Avramidis Avraam, Polyzos Stergios A, Moralidis Efstratios, Arsos Georgios, Efstathiadou Zoe, Karakatsanis Konstantinos, Grollios Georgios, Kita Marina
Department of Endocrinology, Hippokratio General Hospital, 49 Konstantinoupoleos str, 546 42, Thessaloniki, Greece.
J Bone Miner Metab. 2008;26(6):635-41. doi: 10.1007/s00774-008-0852-6. Epub 2008 Nov 1.
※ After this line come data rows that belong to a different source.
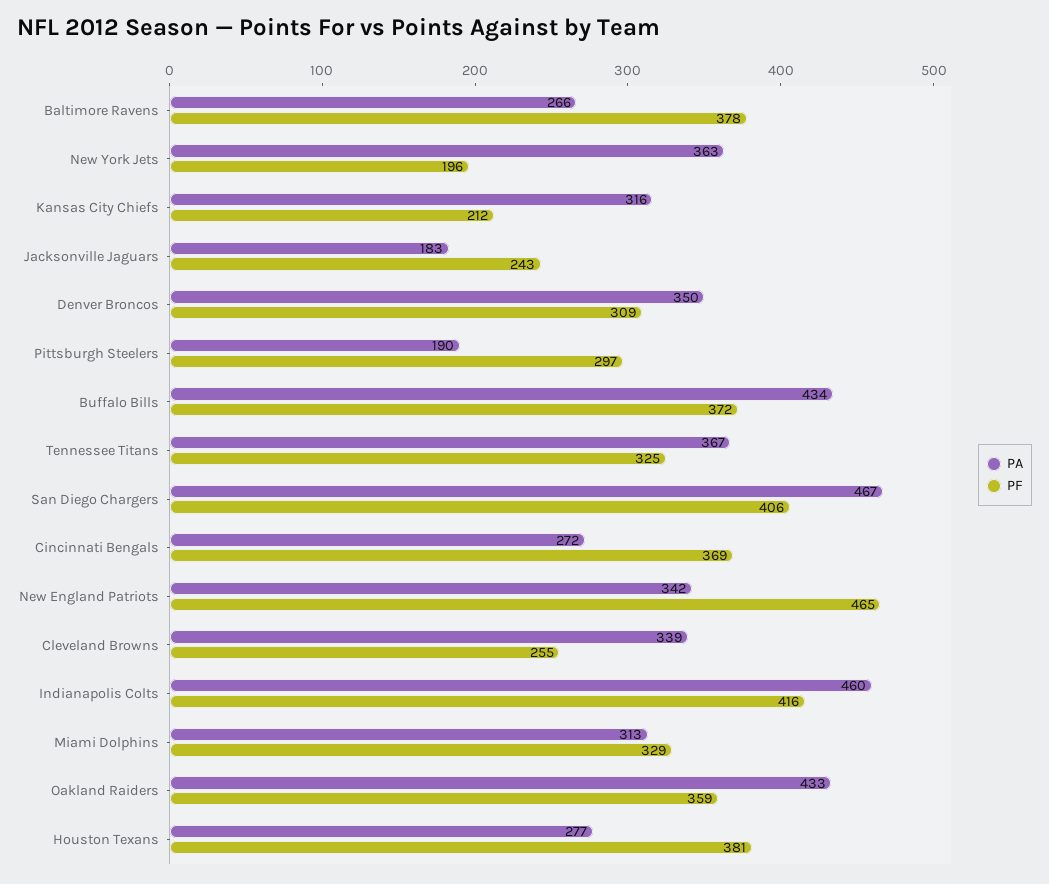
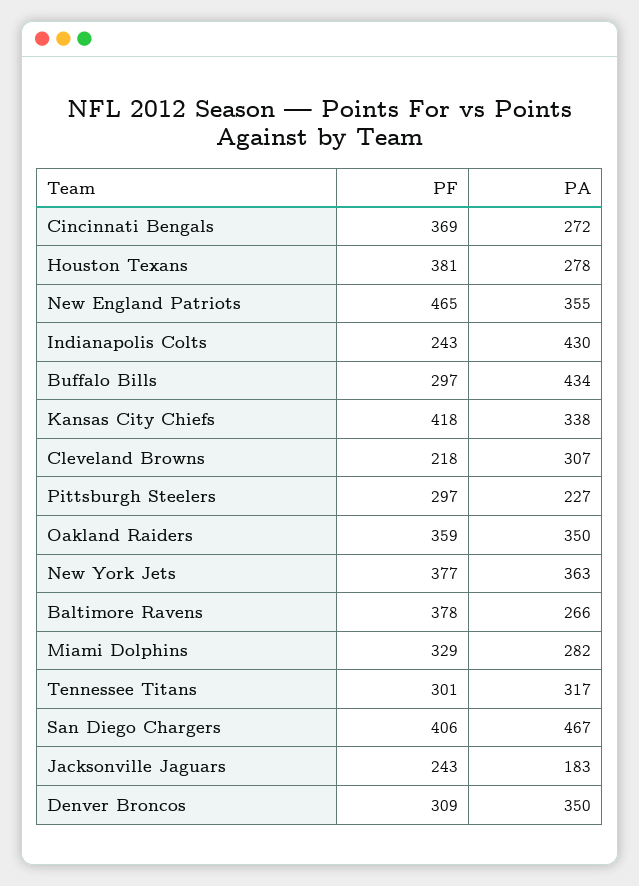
  {
    "PA": {
      "Baltimore Ravens": 266,
      "New York Jets": 363,
-     "Kansas City Chiefs": 316,
+     "Kansas City Chiefs": 338,
      "Jacksonville Jaguars": 183,
      "Denver Broncos": 350,
-     "Pittsburgh Steelers": 190,
+     "Pittsburgh Steelers": 227,
      "Buffalo Bills": 434,
-     "Tennessee Titans": 367,
+     "Tennessee Titans": 317,
      "San Diego Chargers": 467,
      "Cincinnati Bengals": 272,
-     "New England Patriots": 342,
+     "New England Patriots": 355,
-     "Cleveland Browns": 339,
+     "Cleveland Browns": 307,
-     "Indianapolis Colts": 460,
+     "Indianapolis Colts": 430,
-     "Miami Dolphins": 313,
+     "Miami Dolphins": 282,
-     "Oakland Raiders": 433,
+     "Oakland Raiders": 350,
-     "Houston Texans": 277
+     "Houston Texans": 278
    },
    "PF": {
      "Baltimore Ravens": 378,
-     "New York Jets": 196,
+     "New York Jets": 377,
-     "Kansas City Chiefs": 212,
+     "Kansas City Chiefs": 418,
      "Jacksonville Jaguars": 243,
      "Denver Broncos": 309,
      "Pittsburgh Steelers": 297,
-     "Buffalo Bills": 372,
+     "Buffalo Bills": 297,
-     "Tennessee Titans": 325,
+     "Tennessee Titans": 301,
      "San Diego Chargers": 406,
      "Cincinnati Bengals": 369,
      "New England Patriots": 465,
-     "Cleveland Browns": 255,
+     "Cleveland Browns": 218,
-     "Indianapolis Colts": 416,
+     "Indianapolis Colts": 243,
      "Miami Dolphins": 329,
      "Oakland Raiders": 359,
      "Houston Texans": 381
    }
  }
Bisphosphonates have long been used with success in the treatment of Paget's disease of bone (PDB). The aim of this study was to evaluate the early (up to 3 months) and late (at 12 months) scintigraphic, biochemical, and clinical response to a single intravenous infusion of zoledronic acid (ZOL) in patients with PDB serially assessed for 1 year. Nine patients with 30 bone lesions caused by PDB were prospectively evaluated. Total serum alkaline phosphatase (SAP) was serially measured. Scintigraphy was performed before and at 3 and 12 months after ZOL administration, and bone lesions were assessed quantitatively. After treatment, pain was alleviated in five of six patients starting from the first month. At 3 months, a significant decrease of SAP levels compared to baseline values was found (322 +/- 211 IU/l before vs. 101 +/- 36 IU/l 3 months after; P < 0.05), with normal values attained in all except one patient. The scintigraphic index of involvement (SII), a marker for the per-patient activity of the disease, was reduced from 14.4 +/- 7.6 to 7.2 +/- 1.8 (P = 0.01). The scintigraphic ratio (SR), a marker for the per-lesion activity of the disease, was reduced from 12.8 +/- 7.7 to 7.0 +/- 2.9 (P < 0.001). The values of markers of disease activity remained unchanged up to 12 months. A single intravenous administration of ZOL leads to a favorable clinical, biochemical, and scintigraphic response in patients with PDB starting as early as 3 months after treatment and lasting no less than 12 months (i.e., considerably longer than the other existing therapies).
双膦酸盐类药物长期以来一直成功用于治疗骨Paget病(PDB)。本研究的目的是评估1年内对PDB患者单次静脉输注唑来膦酸(ZOL)后的早期(长达3个月)和晚期(12个月时)闪烁扫描、生化及临床反应。对9例由PDB引起的30处骨病变患者进行了前瞻性评估。连续测量血清总碱性磷酸酶(SAP)。在ZOL给药前、给药后3个月和12个月进行闪烁扫描,并对骨病变进行定量评估。治疗后,6例患者中有5例从第一个月开始疼痛缓解。3个月时,与基线值相比,SAP水平显著降低(给药前为322±211 IU/L,给药后3个月为101±36 IU/L;P<0.05),除1例患者外,所有患者的SAP值均恢复正常。受累闪烁扫描指数(SII)是疾病患者个体活动的标志物,从14.4±7.6降至7.2±1.8(P = 0.01)。闪烁扫描比率(SR)是疾病单个病变活动的标志物,从12.8±7.7降至7.0±2.9(P<0.001)。疾病活动标志物的值在12个月时保持不变。单次静脉注射ZOL可使PDB患者在治疗后3个月尽早出现良好的临床、生化和闪烁扫描反应,且持续时间不少于12个月(即比其他现有疗法长得多)。